▶ **Work required**:
Since the pictures are not wanted, reproduce only the rest of the records, exactly as given.

(Stored items)
··········
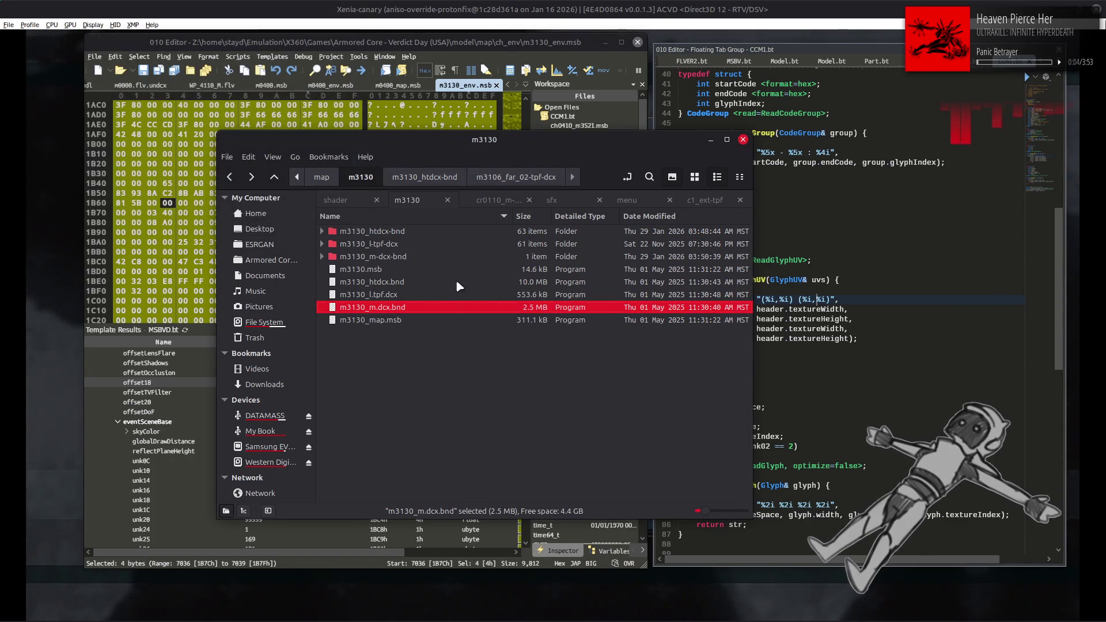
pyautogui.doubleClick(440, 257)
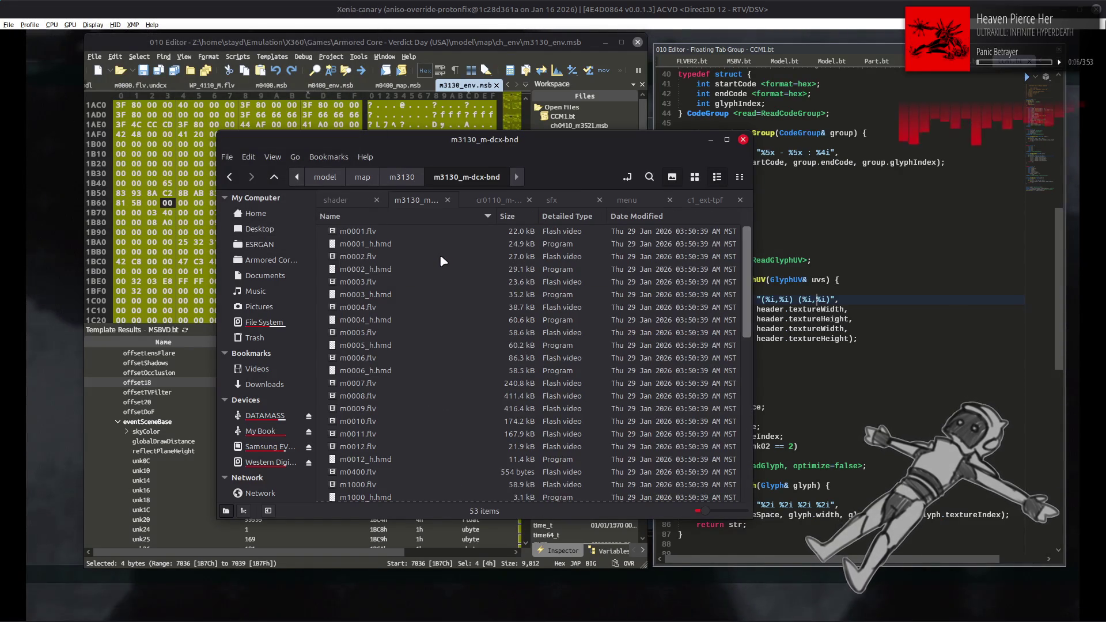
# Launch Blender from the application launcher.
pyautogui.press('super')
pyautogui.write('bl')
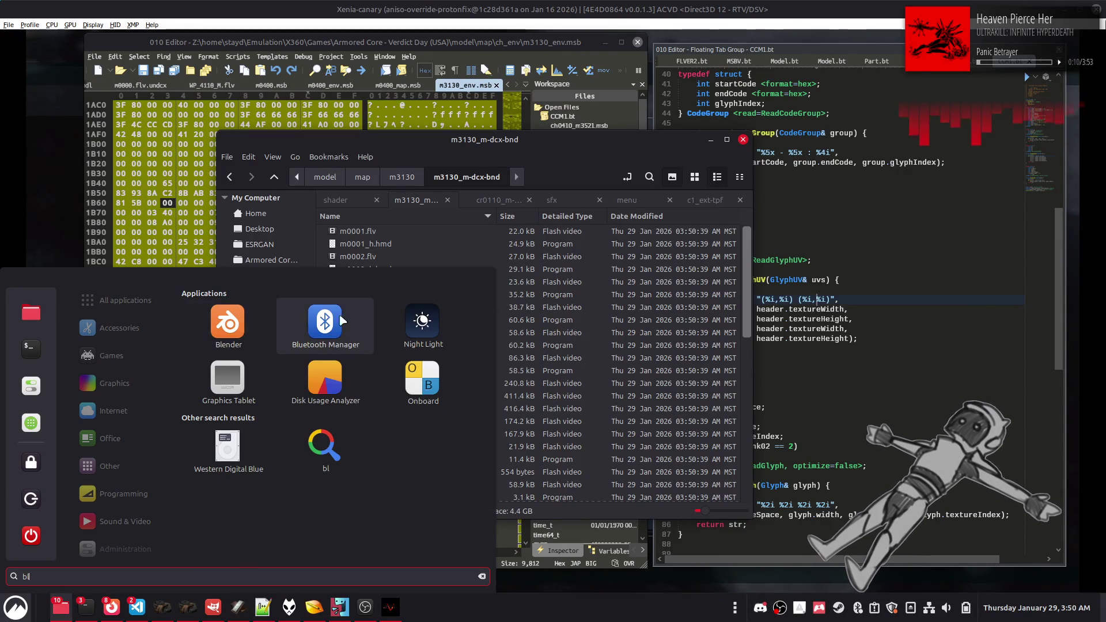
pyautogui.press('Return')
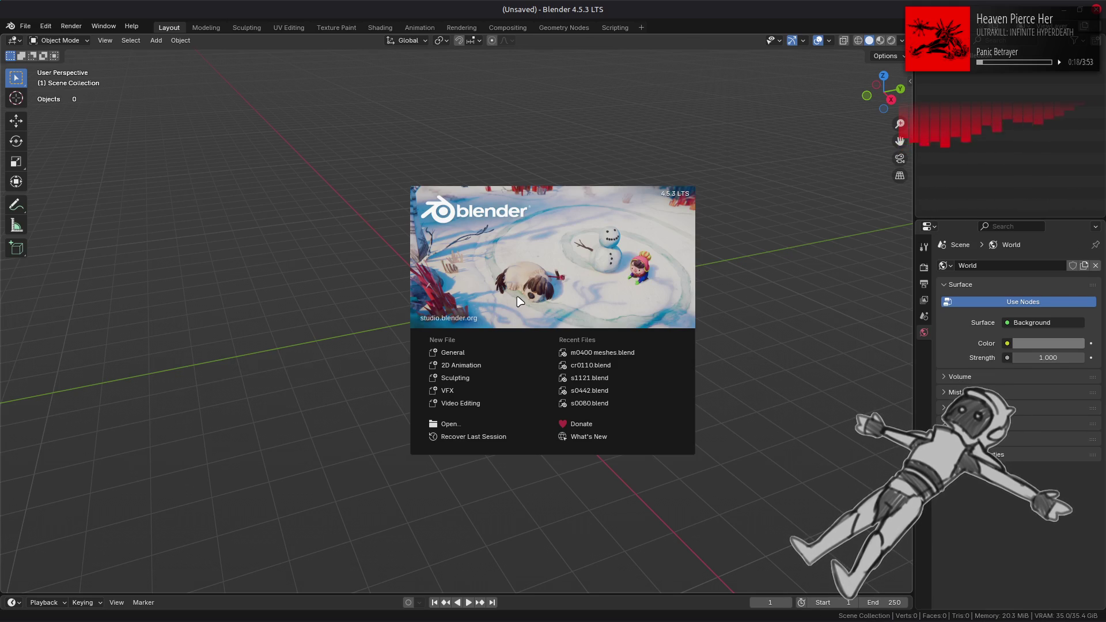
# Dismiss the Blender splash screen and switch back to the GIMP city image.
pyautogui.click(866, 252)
··········
▶ **Written reply**:
pyautogui.doubleClick(440, 257)
# Launch Blender from the application launcher.
pyautogui.press('super')
pyautogui.write('bl')
pyautogui.press('Return')
# Dismiss the Blender splash screen and switch back to the GIMP city image.
pyautogui.click(866, 252)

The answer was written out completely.